Cumhurbaşkanlığı Sarayı’nın bulunduğu tepenin yakınlarındaki iki bölgede yaşayan iki kişi de patlamanın ardından yoğun duman gördüklerini doğruladı.

Saldırılar, Suriye hükümetinin, rejim güçlerinin kontrolünü ele geçirdikten bir gün sonra Suveyda'da çatışmaların yeniden başladığını belirtmesinin ardından gerçekleşti. Suriye Arap Haber Ajansı SANA, Savunma Bakanlığı'nın dün yaptığı açıklamada, ‘yasa dışı’ grupların Suveyda'daki el-Vatani Hastanesi’ni ordu ve iç güvenlik güçlerine karşı saldırılar için bir üs olarak kullandığını söylediğini bildirdi.

Savunma Bakanlığı Medya ve İletişim Müdürlüğü, söz konusu silahlı gruplara bağlı çok sayıda keskin nişancının hastanenin çatısında konuşlandığını ve hükümet güçlerini yoğun bir şekilde hedef aldığını belirtti.
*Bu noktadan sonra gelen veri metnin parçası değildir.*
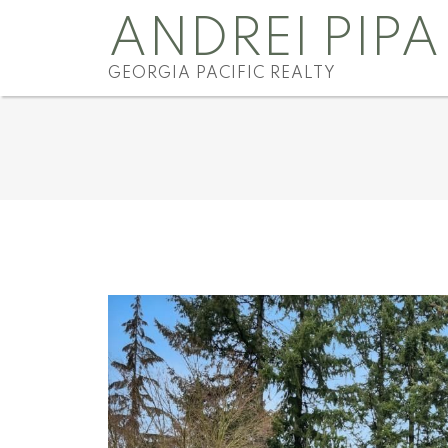
ANDREI PIPA
GEORGIA PACIFIC REALTY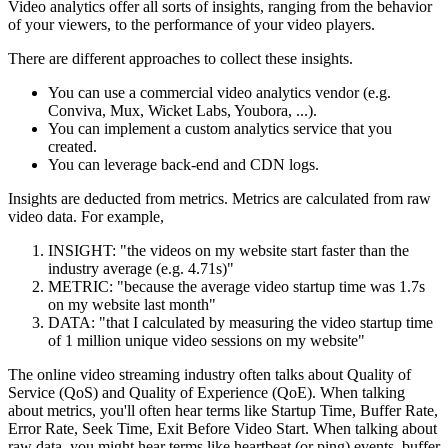
Video analytics offer all sorts of insights, ranging from the behavior
of your viewers, to the performance of your video players.
There are different approaches to collect these insights.
You can use a commercial video analytics vendor (e.g.
Conviva, Mux, Wicket Labs, Youbora, ...).
You can implement a custom analytics service that you
created.
You can leverage back-end and CDN logs.
Insights are deducted from metrics. Metrics are calculated from raw
video data. For example,
INSIGHT: "the videos on my website start faster than the
industry average (e.g. 4.71s)"
METRIC: "because the average video startup time was 1.7s
on my website last month"
DATA: "that I calculated by measuring the video startup time
of 1 million unique video sessions on my website"
The online video streaming industry often talks about Quality of
Service (QoS) and Quality of Experience (QoE). When talking
about metrics, you'll often hear terms like Startup Time, Buffer Rate,
Error Rate, Seek Time, Exit Before Video Start. When talking about
raw data, you might hear terms like heartbeat (or ping) events, buffer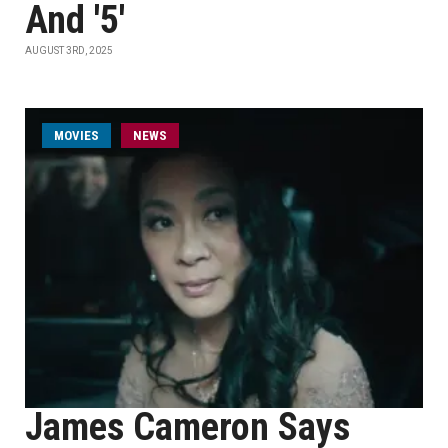
And '5'
AUGUST 3RD, 2025
MOVIES
NEWS
James Cameron Says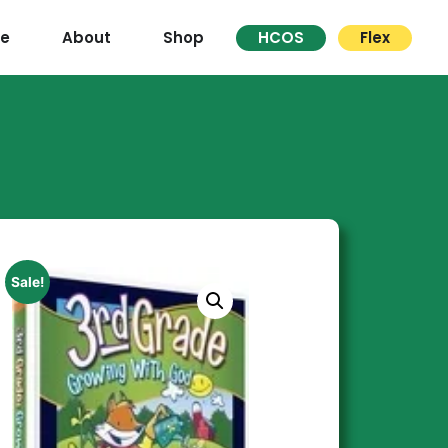
re
About
Shop
HCOS
Flex
Sale!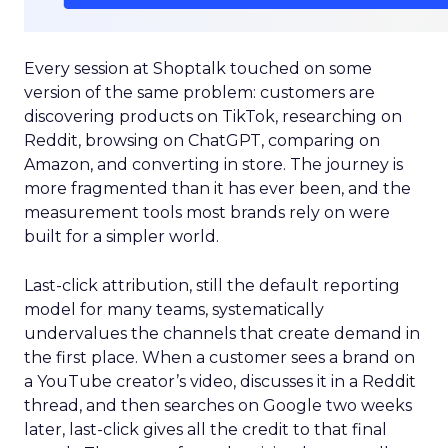
Every session at Shoptalk touched on some
version of the same problem: customers are
discovering products on TikTok, researching on
Reddit, browsing on ChatGPT, comparing on
Amazon, and converting in store. The journey is
more fragmented than it has ever been, and the
measurement tools most brands rely on were
built for a simpler world.
Last-click attribution, still the default reporting
model for many teams, systematically
undervalues the channels that create demand in
the first place. When a customer sees a brand on
a YouTube creator’s video, discusses it in a Reddit
thread, and then searches on Google two weeks
later, last-click gives all the credit to that final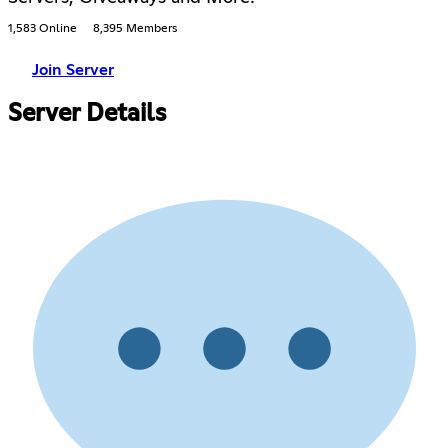
1,583 Online
8,395 Members
Join Server
Server Details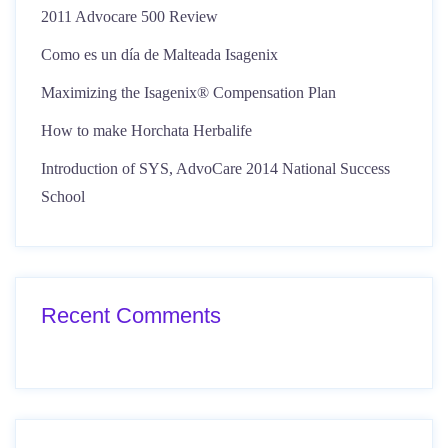
2011 Advocare 500 Review
Como es un día de Malteada Isagenix
Maximizing the Isagenix® Compensation Plan
How to make Horchata Herbalife
Introduction of SYS, AdvoCare 2014 National Success
School
Recent Comments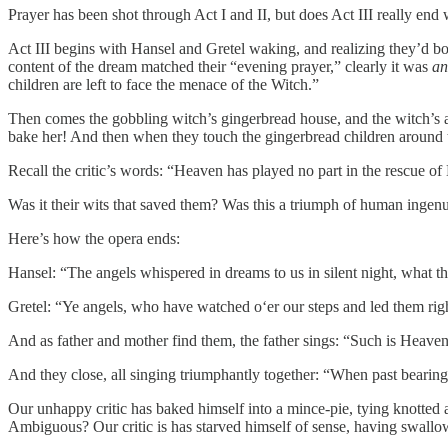
Prayer has been shot through Act I and II, but does Act III really end 
Act III begins with Hansel and Gretel waking, and realizing they’d b
content of the dream matched their “evening prayer,” clearly it was
an
children are left to face the menace of the Witch.”
Then comes the gobbling witch’s gingerbread house, and the witch’s a
bake her! And then when they touch the gingerbread children around t
Recall the critic’s words: “Heaven has played no part in the rescue o
Was it their wits that saved them? Was this a triumph of human ingenui
Here’s how the opera ends:
Hansel: “The angels whispered in dreams to us in silent night, what t
Gretel: “Ye angels, who have watched o‘er our steps and led them righ
And as father and mother find them, the father sings: “Such is Heaven
And they close, all singing triumphantly together: “When past bearing i
Our unhappy critic has baked himself into a mince-pie, tying knotted ar
Ambiguous? Our critic is has starved himself of sense, having swall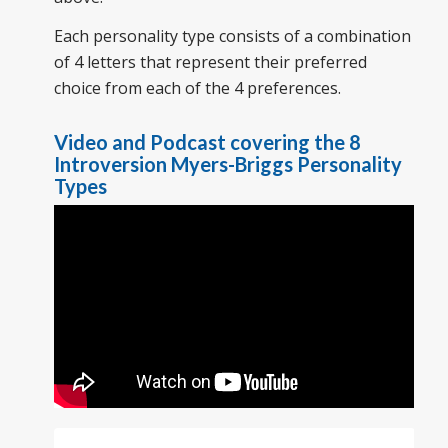
Each personality type consists of a combination
of 4 letters that represent their preferred
choice from each of the 4 preferences.
Video and Podcast covering the 8
Introversion Myers-Briggs Personality
Types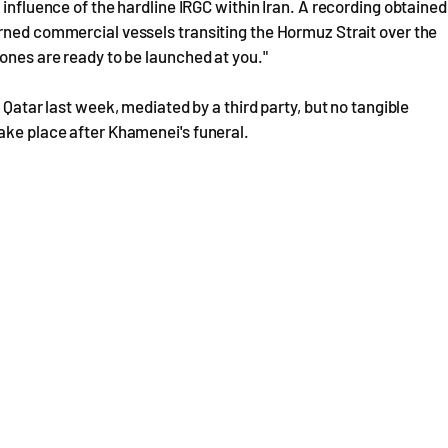
 influence of the hardline IRGC within Iran. A recording obtained
arned commercial vessels transiting the Hormuz Strait over the
rones are ready to be launched at you."
 Qatar last week, mediated by a third party, but no tangible
ake place after Khamenei's funeral.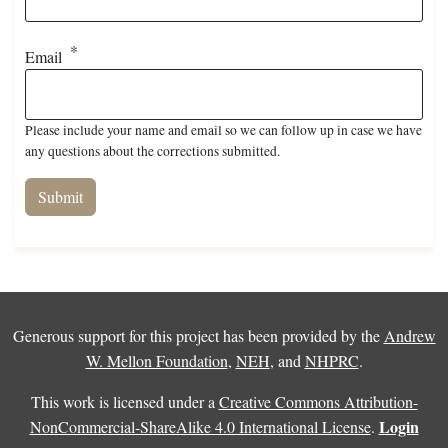
Email
Please include your name and email so we can follow up in case we have
any questions about the corrections submitted.
Generous support for this project has been provided by the
Andrew
W. Mellon Foundation
,
NEH
, and
NHPRC
.
This work is licensed under a
Creative Commons Attribution-
Login
NonCommercial-ShareAlike 4.0 International License
.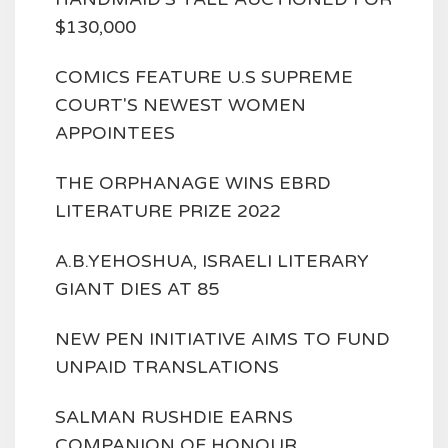
$130,000
COMICS FEATURE U.S SUPREME
COURT'S NEWEST WOMEN
APPOINTEES
THE ORPHANAGE WINS EBRD
LITERATURE PRIZE 2022
A.B.YEHOSHUA, ISRAELI LITERARY
GIANT DIES AT 85
NEW PEN INITIATIVE AIMS TO FUND
UNPAID TRANSLATIONS
SALMAN RUSHDIE EARNS
COMPANION OF HONOUR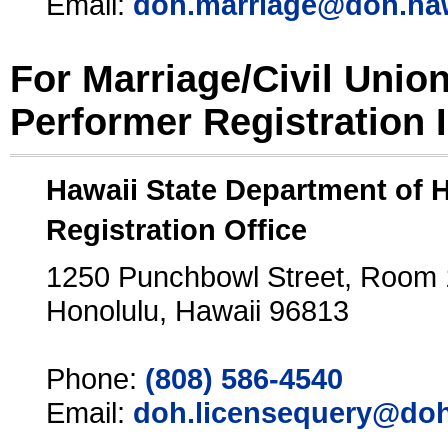
Email:
doh.marriage@doh.ha
For Marriage/Civil Unio
Performer Registration 
Hawaii State Department of 
Registration Office
1250 Punchbowl Street, Room
Honolulu, Hawaii 96813
Phone:
(808) 586-4540
Email:
doh.licensequery@doh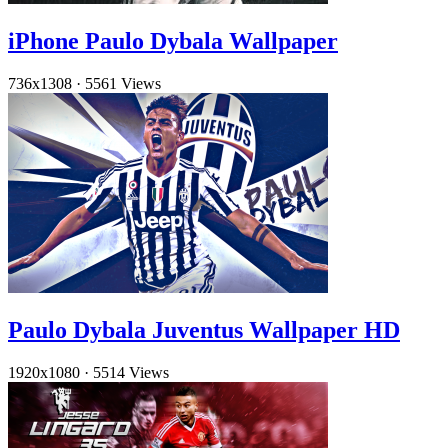
iPhone Paulo Dybala Wallpaper
736x1308
·
5561 Views
Paulo Dybala Juventus Wallpaper HD
1920x1080
·
5514 Views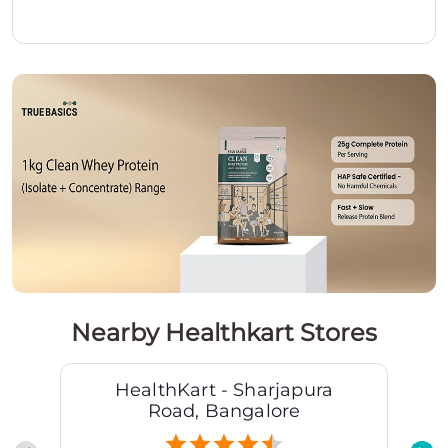
Nearby Healthkart Stores
HealthKart - Sharjapura
Road, Bangalore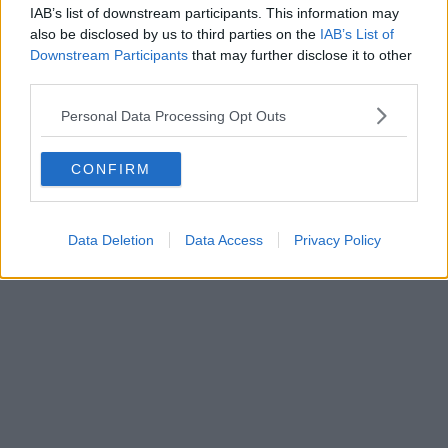
IAB’s list of downstream participants. This information may
also be disclosed by us to third parties on the
IAB’s List of
Downstream Participants
that may further disclose it to other
third parties.
Personal Data Processing Opt Outs
CONFIRM
Data Deletion
Data Access
Privacy Policy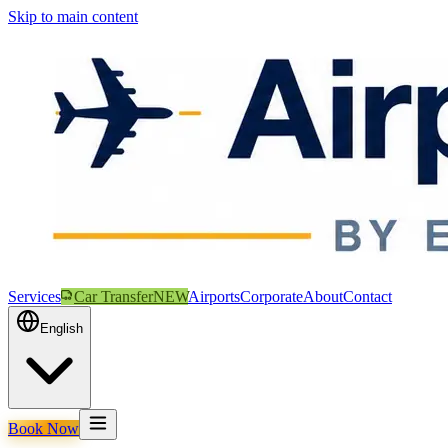
Skip to main content
Services
Car Transfer
NEW
Airports
Corporate
About
Contact
English
Book Now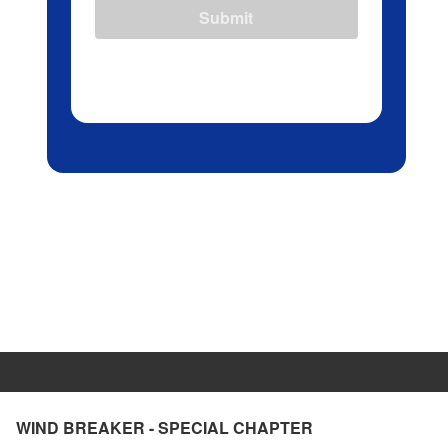
Submit
WIND BREAKER - SPECIAL CHAPTER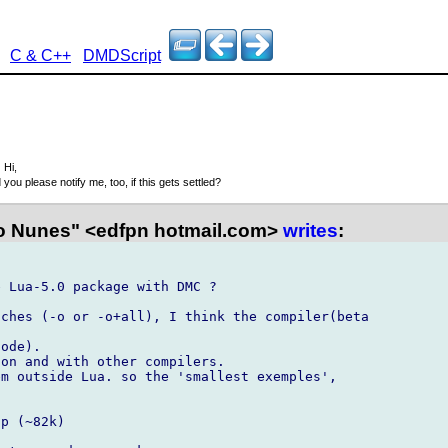
C & C++
DMDScript
3
Hi,
 you please notify me, too, if this gets settled?
 Nunes" <edfpn hotmail.com>
writes
:
 Lua-5.0 package with DMC ?

ches (-o or -o+all), I think the compiler(beta

ode).

on and with other compilers.

m outside Lua. so the 'smallest exemples',

p (~82k)
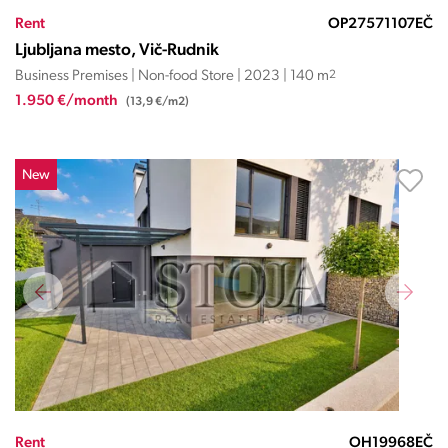
Rent
OP27571107EČ
Ljubljana mesto, Vič-Rudnik
Business Premises | Non-food Store | 2023 | 140 m
2
1.950 €/month
(13,9 €/m2)
New
Rent
OH19968EČ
Açıklamada, “Hastaneyi ve çevresini tarafsızlaştırmak ve Sağlık Bakanlığı ve Acil Durum Bakanlığı personelinin hastaneye girmesine izin vermek için defalarca çağrıda bulunduk, ancak şu ana kadar herhangi bir yanıt almadık” ifadeleri yer aldı.

vfgthy
Suriye ordusu ve güvenlik güçleri, şehirde yaşanan çatışmaların ardından Suveyda'da konuşlandırıldı (EPA)

Diğer taraftan salı günü düzenlediği saldırılar Suriye'nin güneyindeki Suveyda ve Dera ile sınırlı kalan İsrail, dün saldırılarını Şam'daki Genelkurmay Başkanlığı binası ve Cumhurbaşkanlığı Sarayı çevresini de kapsayacak şekilde genişletti.

İsrail ordusu tarafından dün yapılan açıklamada, Şam'daki Genelkurmay Başkanlığı binası girişinin hedef alındığı ve Suriye sınırındaki birliklerin güçlendirileceği belirtildi. İsrail Ordu Sözcüsü Adraee, İsrail ordusunun Suriye Genelkurmay Başkanlığı binasının giriş kapısını vurduğunu söyledi. İsrail ordusunun Suriye'deki Dürzilere yönelik gelişmeleri ve eylemleri izlemeye devam ettiğini belirten Adraee, İsrail ordusunun siyasi talimatlara göre bölgede saldırılar düzenlediğini ve çeşitli senaryolara karşı hazırlıklı olduğunu da sözlerine ekledi. İsrail Hava Kuvvetleri, Genelkurmay Başkanlığı binası girişine düzenlenen saldırıdan birkaç saat sonra Şam'ın merkezindeki bu binaya yeni saldırılar düzenledi. Yeni saldırılar daha büyük bir tırmanışın habercisi gibi görünüyordu, zira İsrail Savunma Bakanı Yisrael Katz, Suriye'ye yönelik ‘acı verici’ saldırıların başladığını söyledi. Katz, “Şam'a yönelik uyarılar sona erdi, şimdi acı verici saldırılar başlayacak” diye ekledi.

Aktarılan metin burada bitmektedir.